Okay, so there are no vampires and precious few atoms here. But since, so far as I’ve been able to determine, the original Italian version features neither any heirs of Satan (“L’Erede di Satana”) nor anybody named Seddok, the conspicuously inappropriate English-language title takes on its own twisted sort of propriety. Nor, as I’m sure you’ve noticed just from reading the above synopsis, does either title come close to exhausting the supply of things that are wrong with this movie. To put it bluntly, Atom-Age Vampire is everything a 1960’s audience would have pictured when they thought about shitty Italian horror movies. The dubbing is haphazard, the English-language dialogue is ridiculous, and the voiceover actors always seem to be overemoting in a slightly different direction from the performers whose voices they replaced. With so much footage missing, it’s impossible to be certain who deserves what share of the blame for the erratic pace and nonsensical editing of the American prints, but it’s equally impossible to ignore those defects when watching the US edit. The series of dissolves whereby Jeanette’s face grows back is quite well executed for the time, but Dr. Levin’s transformation scenes are laughable in the extreme. (Of course, it doesn’t help that the design for the monster makeup is laughable in the extreme to begin with.) And of the greatest importance, the story is simply insane.
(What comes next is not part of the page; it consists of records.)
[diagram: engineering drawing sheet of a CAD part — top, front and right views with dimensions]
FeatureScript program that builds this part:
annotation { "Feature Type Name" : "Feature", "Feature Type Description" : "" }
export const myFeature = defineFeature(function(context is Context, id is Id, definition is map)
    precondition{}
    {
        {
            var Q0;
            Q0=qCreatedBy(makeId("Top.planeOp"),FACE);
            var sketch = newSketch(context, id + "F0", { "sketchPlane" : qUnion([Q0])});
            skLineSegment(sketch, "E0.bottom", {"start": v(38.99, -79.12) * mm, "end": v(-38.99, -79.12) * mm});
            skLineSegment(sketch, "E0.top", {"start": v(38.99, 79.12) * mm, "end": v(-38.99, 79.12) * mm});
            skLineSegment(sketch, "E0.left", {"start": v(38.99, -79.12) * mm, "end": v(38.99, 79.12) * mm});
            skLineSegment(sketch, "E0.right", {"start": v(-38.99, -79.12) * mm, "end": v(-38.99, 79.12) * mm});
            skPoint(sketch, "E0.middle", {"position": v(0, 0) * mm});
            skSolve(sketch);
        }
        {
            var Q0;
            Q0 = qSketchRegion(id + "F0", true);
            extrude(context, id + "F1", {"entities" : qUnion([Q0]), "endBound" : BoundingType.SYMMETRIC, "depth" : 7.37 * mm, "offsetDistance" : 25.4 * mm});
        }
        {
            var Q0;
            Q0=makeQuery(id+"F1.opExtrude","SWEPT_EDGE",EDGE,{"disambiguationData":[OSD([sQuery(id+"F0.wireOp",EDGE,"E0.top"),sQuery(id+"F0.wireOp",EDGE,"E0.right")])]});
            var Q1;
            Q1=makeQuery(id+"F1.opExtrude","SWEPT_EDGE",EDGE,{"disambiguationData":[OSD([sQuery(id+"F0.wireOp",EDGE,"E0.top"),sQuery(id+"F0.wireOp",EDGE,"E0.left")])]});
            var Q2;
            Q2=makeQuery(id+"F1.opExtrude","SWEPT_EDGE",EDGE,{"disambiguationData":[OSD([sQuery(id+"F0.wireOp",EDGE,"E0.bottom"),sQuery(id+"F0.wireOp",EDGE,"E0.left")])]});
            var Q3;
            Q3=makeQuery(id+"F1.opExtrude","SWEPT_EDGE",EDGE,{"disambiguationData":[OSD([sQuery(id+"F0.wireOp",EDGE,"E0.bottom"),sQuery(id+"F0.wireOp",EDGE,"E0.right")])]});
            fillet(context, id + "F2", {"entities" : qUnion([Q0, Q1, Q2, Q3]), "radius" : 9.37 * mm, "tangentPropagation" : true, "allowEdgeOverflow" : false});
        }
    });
While it hypothetically explains why Levin dug that tunnel out of his cellar when we later see him using it to facilitate his murder spree, that explanation ignores the niggling little point that Levin doesn’t encounter the setback that leads him to begin killing until a couple of days after he takes up basement mining in his spare time. Neither of Levin’s stated reasons for turning himself into a monster make any kind of sense; why making himself ugly should magically enhance his bravery is beyond me, and a killer ape is an obviously terrible alibi, despite what fifteen years’ worth of Boris Karloff, Bela Lugosi, and Lionel Atwill movies would have you believe. Pierre’s ongoing habit of hanging out with upscale go-go dancers is awfully difficult to square with his supposedly all-consuming desire to find his ex-girlfriend, and is even harder to square with the reason he broke up with her all those months ago. If you enjoy this kind of junk, then you should enjoy Atom-Age Vampire immensely. If you don’t, then hey— that’s your loss, pal.